Under the terms of the Statement of Work, the contracts between the parties would then terminate at the end of the 2020 tour season and, absent legal excuse, Tauck remained obligated

to pay PJS “for all flights flown” as well as all other obligations for which “Tauck is otherwise committed to by this Agreement.” Statement of Work, Section 6, at 3. That, says PJS, means Tauck still must honor (and pay for) its guarantee of a minimum of 50 tours for the 2020 season. Because Tauck operated only 23 tours in 2020, PJS says it is entitled to payment for the remaining 27 tours it was promised, notwithstanding Tauck’s inability to actually operate those tours due to New Zealand’s border closure. The contract terms are weighted in favor of PJS. According to PJS, that was both intentional and understood by the parties, because PJS was making a significant up-front expenditure to

secure the necessary dedicated aircraft, and it needed to be assured that it would have a guaranteed stream of income from Tauck to cover those sunken costs. Consequently, PJS sees the annual 50 tour minimum as, in essence, a guaranteed annual minimum payment without which, PJS says, it would not have entered into the contracts with Tauck.
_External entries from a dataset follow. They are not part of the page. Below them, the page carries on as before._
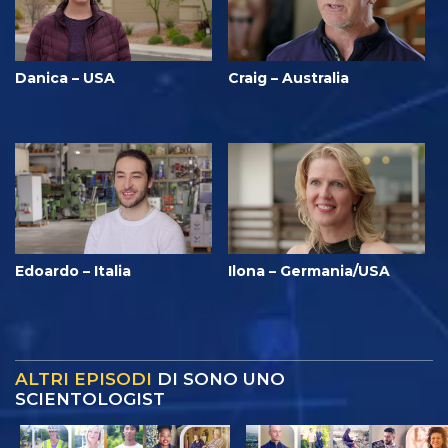
Danica – USA
Craig – Australia
Edoardo – Italia
Ilona – Germania/USA
ALTRI EPISODI
DI SONO UNO
SCIENTOLOGIST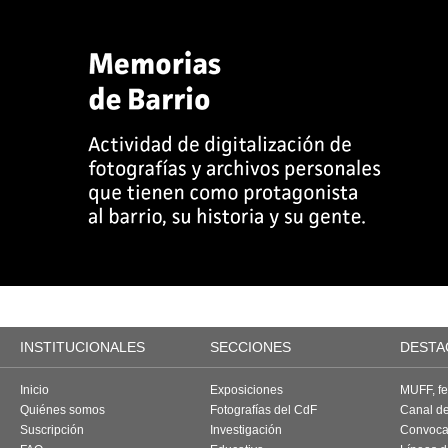
INSTITUCIONALES
SECCIONES
DESTA
Inicio
Exposiciones
MUFF, fes
Quiénes somos
Fotografías del CdF
Canal d
Suscripción
Investigación
Convoca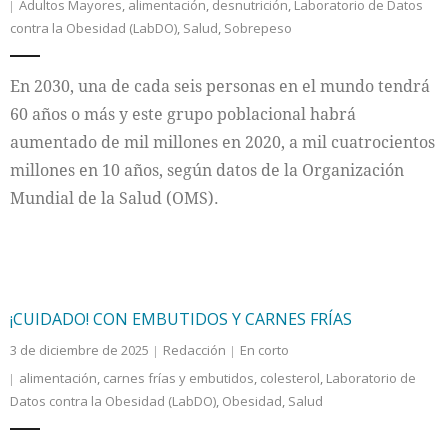
Adultos Mayores
,
alimentación
,
desnutrición
,
Laboratorio de Datos
contra la Obesidad (LabDO)
,
Salud
,
Sobrepeso
En 2030, una de cada seis personas en el mundo tendrá
60 años o más y este grupo poblacional habrá
aumentado de mil millones en 2020, a mil cuatrocientos
millones en 10 años, según datos de la Organización
Mundial de la Salud (OMS).
¡CUIDADO! CON EMBUTIDOS Y CARNES FRÍAS
3 de diciembre de 2025
Redacción
En corto
alimentación
,
carnes frías y embutidos
,
colesterol
,
Laboratorio de
Datos contra la Obesidad (LabDO)
,
Obesidad
,
Salud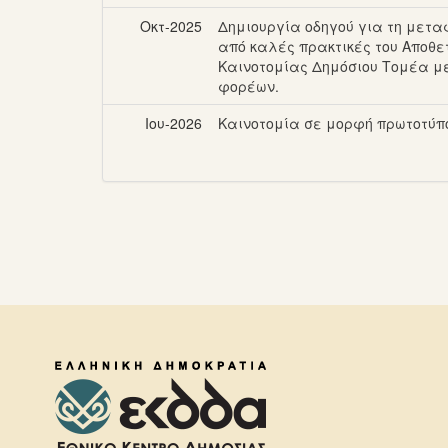
Οκτ-2025
Δημιουργία οδηγού για τη μετ
από καλές πρακτικές του Αποθε
Καινοτομίας Δημόσιου Τομέα μ
φορέων.
Ιου-2026
Καινοτομία σε μορφή πρωτοτύπ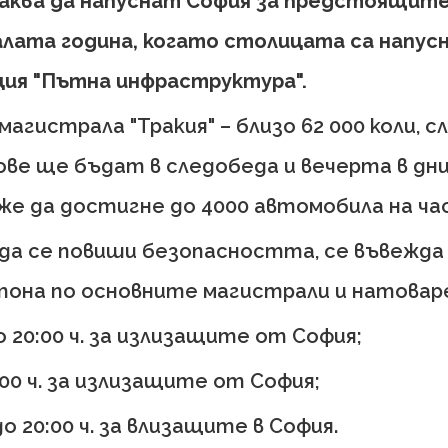
чаква да напуснат София за предстоящите
лата година, когато столицата са напусна
ия "Пътна инфраструктура".
агистрала "Тракия" – близо 62 000 коли, сл
асове ще бъдат в следобеда и вечерта в 
е да достигне до 4000 автомобила на час
 да се повиши безопасността, се въвежда 
тона по основните магистрали и натоваре
о 20:00 ч. за излизащите от София;
:00 ч. за излизащите от София;
о 20:00 ч. за влизащите в София.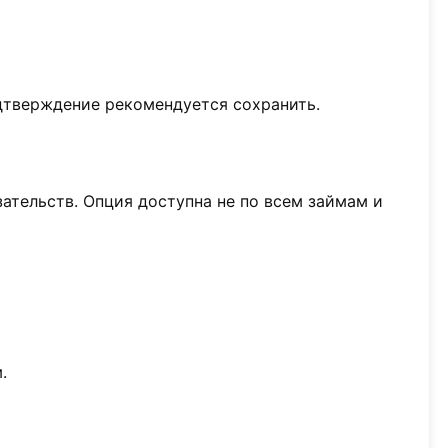
дтверждение рекомендуется сохранить.
ательств. Опция доступна не по всем займам и
.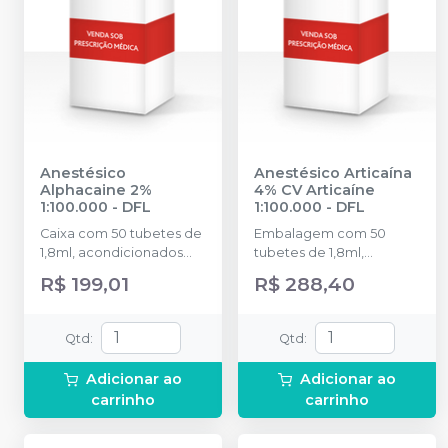
Anestésico
Anestésico Articaína
Alphacaine 2%
4% CV Articaíne
1:100.000
-
DFL
1:100.000
-
DFL
Caixa com 50 tubetes de
Embalagem com 50
1,8ml, acondicionados
tubetes de 1,8ml,
em blisters lacrados com
acondicionados em
R$ 199,01
R$ 288,40
10 tubetes cada.
blisters lacrados com 10
tubetes cada. Cloridrato
de Articaína com
Qtd
:
Qtd
:
Epinefrina (Tubete de
Vidro).
Adicionar ao
Adicionar ao
carrinho
carrinho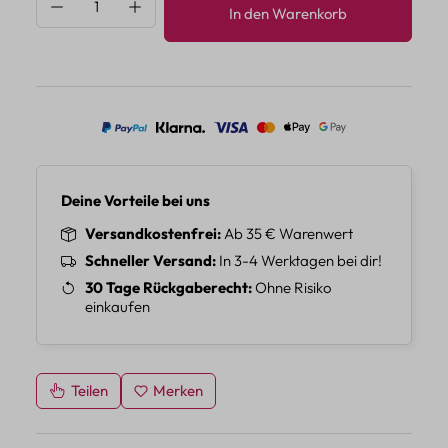
Produkt Anzahl: Gib den gewünschten Wert 
In den Warenkorb
Deine Vorteile bei uns
Versandkostenfrei
Ab 35 € Warenwert
Schneller Versand
In 3-4 Werktagen bei dir!
30 Tage Rückgaberecht
Ohne Risiko
einkaufen
Teilen
Merken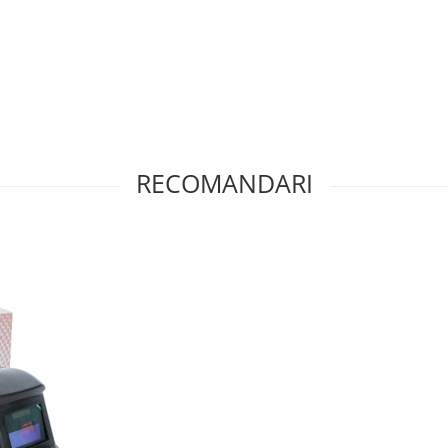
RECOMANDARI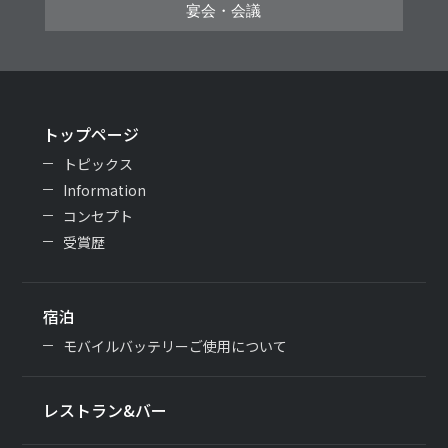
宴会・会議
トップページ
トピックス
Information
コンセプト
受賞歴
宿泊
モバイルバッテリーご使用について
レストラン&バー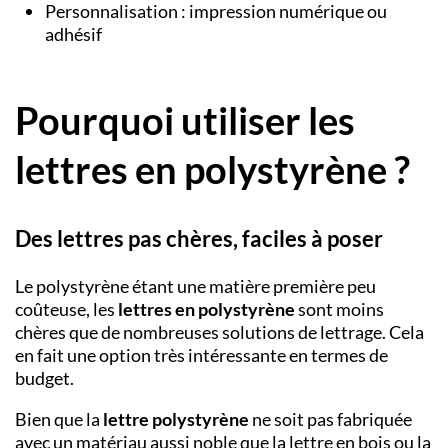
Personnalisation : impression numérique ou
adhésif
Pourquoi utiliser les
lettres en polystyrène ?
Des lettres pas chères, faciles à poser
Le polystyrène étant une matière première peu
coûteuse, les
lettres en polystyrène
sont moins
chères que de nombreuses solutions de lettrage. Cela
en fait une option très intéressante en termes de
budget.
Bien que la
lettre polystyrène
ne soit pas fabriquée
avec un matériau aussi noble que la
lettre en bois
ou la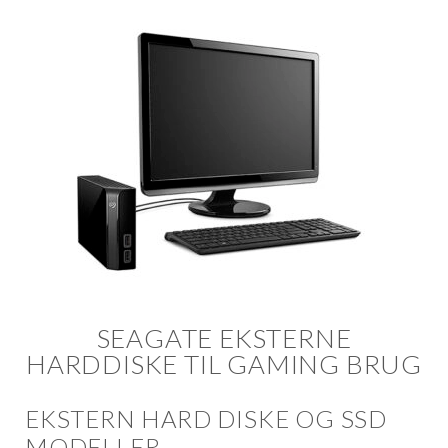
SEAGATE EKSTERNE
HARDDISKE TIL GAMING BRUG
EKSTERN HARD DISKE OG SSD
MODELLER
Tauck concedes that it may not seek to escape its contractual liability by invoking the contracts’ Force Majeure provisions. Nevertheless, it contends that neither it nor PJS ever contemplated the scope and duration of the pandemic’s economic impact. Nor, more specifically, did either party

imagine that New Zealand might close its borders to all non- citizens – a first in the country’s history. So, because the events in question were unanticipated by the parties, and because nothing in the parties’ contracts prevents it from invoking common law contract defenses, Tauck says it may properly invoke the doctrines of impossibility and frustration of purpose to excuse performance of its obligations under the 2020 contract, including the requirement that it conduct a minimum of 50 tours.